Transmuter: Bridging the Efficiency Gap using Memory and Dataflow Reconfiguration

With the end of Dennard scaling and Moore's law, it is becoming increasingly difficult to build hardware for emerging applications that meet power and performance targets, while remaining flexible and programmable for end users. This is particularly true for domains that have frequently changing algorithms and applications involving mixed sparse/dense data structures, such as those in machine learning and graph analytics. To overcome this, we present a flexible accelerator called Transmuter, in a novel effort to bridge the gap between General-Purpose Processors (GPPs) and Application-Specific Integrated Circuits (ASICs). Transmuter adapts to changing kernel characteristics, such as data reuse and control divergence, through the ability to reconfigure the on-chip memory type, resource sharing and dataflow at run-time within a short latency. This is facilitated by a fabric of light-weight cores connected to a network of reconfigurable caches and crossbars. Transmuter addresses a rapidly growing set of algorithms exhibiting dynamic data movement patterns, irregularity, and sparsity, while delivering GPU-like efficiencies for traditional dense applications. Finally, in order to support programmability and ease-of-adoption, we prototype a software stack composed of low-level runtime routines, and a high-level language library called TransPy, that cater to expert programmers and end-users, respectively.

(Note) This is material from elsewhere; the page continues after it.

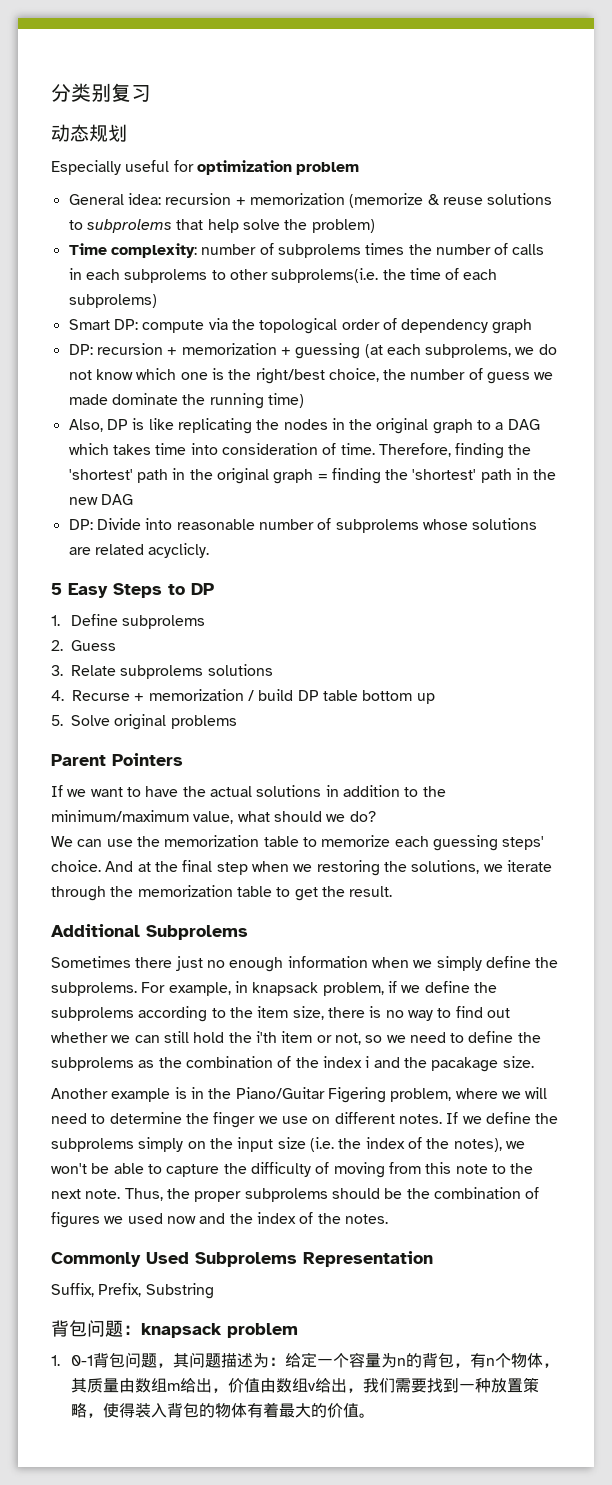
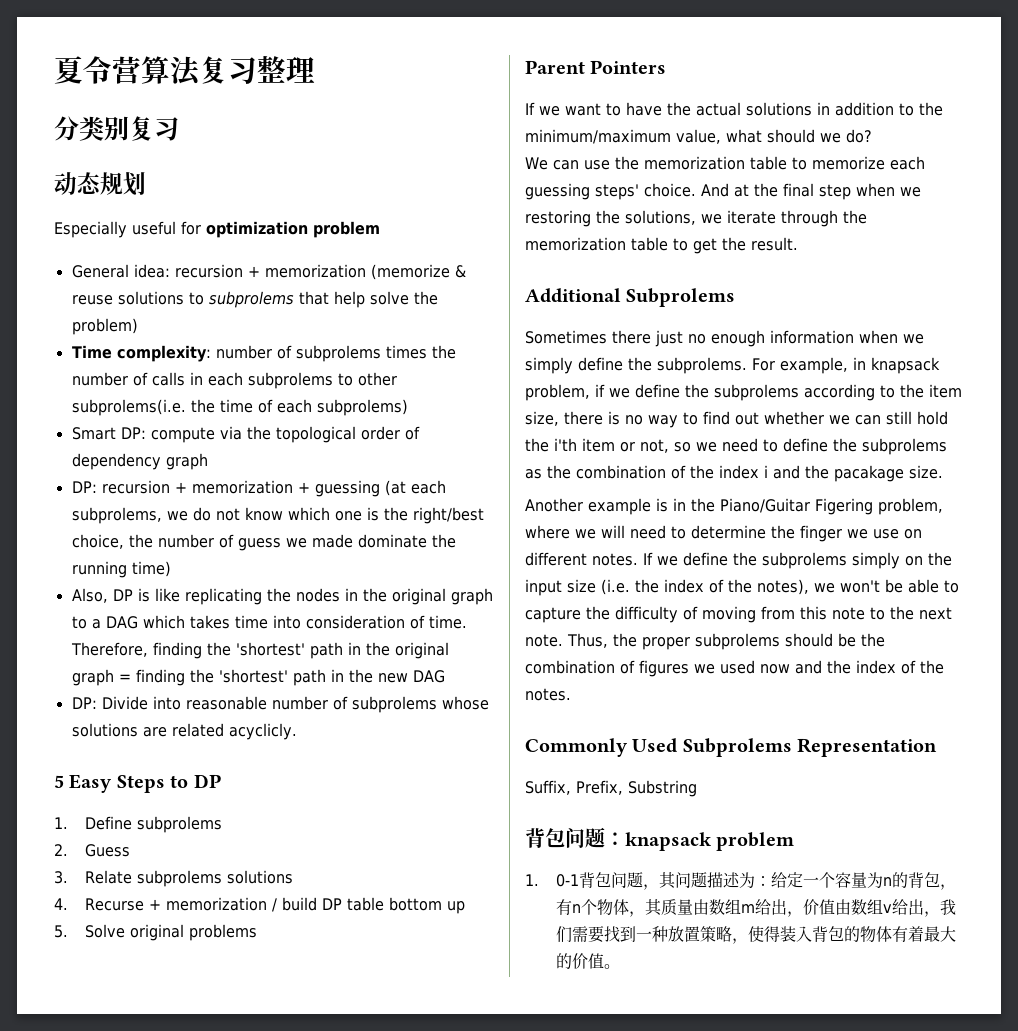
(51, 92) none -> [54,56,315,86] 夏令营算法复习整理 //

Our evaluations with Transmuter demonstrate average throughput (energy-efficiency) improvements of 5.0× (18.4×) and 4.2× (4.0×) over a high-end CPU and GPU, respectively, across a diverse set of kernels predominant in graph analytics, scientific computing and machine learning. Transmuter achieves energy-efficiency gains averaging 3.4× and 2.0× over prior FPGA and CGRA implementations of the same kernels, while remaining on average within 9.3× of state-of-the-art ASICs.